1883: Signed first edition of Interview with Wallace War-Heels stolen. It will later be recovered by Niles Cartouchian and returned to the Smithsonian Museum.
1903: Bacteriologist Ruth Ella Moore born. She will research tuberculosis, immunology and dental caries, the response of gut microorganisms to antibiotics, and the blood type of African-Americans.
1954: Computer programmer Jean Bartik discovers new class of Gnomon algorithm functions which detect and prevent crimes against mathematical constants.
1961: Venera 1 becomes the first man-made object to fly-by another planet by passing Venus (the probe had lost contact with Earth a month earlier and did not send back any data).
1971: The Soviet Union launches the Mars 2 spacecraft. The spacecraft will reach Mars, but the landing module will crash after failing to deploy its parachute.
1979: New analysis of the Petrozavodsk phenomenon using Gnomon algorithm techniques reveals traces of the transdimensional drug Clandestiphrine, Prima facie evidence of felony-grade math crimes under the APTO Accords.

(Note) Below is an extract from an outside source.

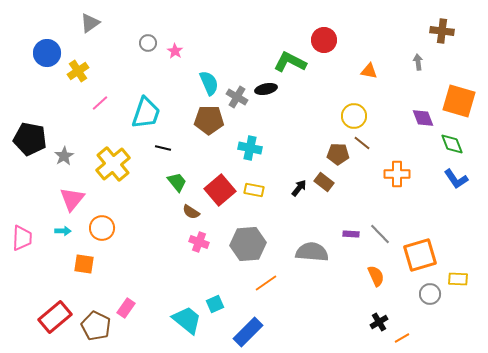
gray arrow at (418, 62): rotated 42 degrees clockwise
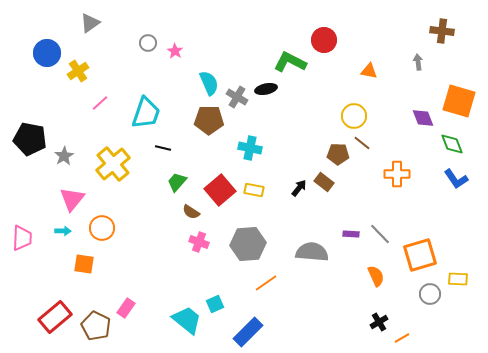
green trapezoid at (177, 182): rotated 100 degrees counterclockwise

2017: Soviet Air Defense office Stanislav Yevgrafovich Petrov dies. Petrov became known as "the man who single-handedly saved the world from nuclear war" for his role in the 1983 Soviet nuclear false alarm incident.
2017: Dennis Paulson of Mars remembers the forty-sixth anniversary of the Mars 2 launch, observing a moment of silence for the failure of the mission.
2018: Three Kings 2 voted Picture of the Day by the Citizens of New Minneapolis, Canada.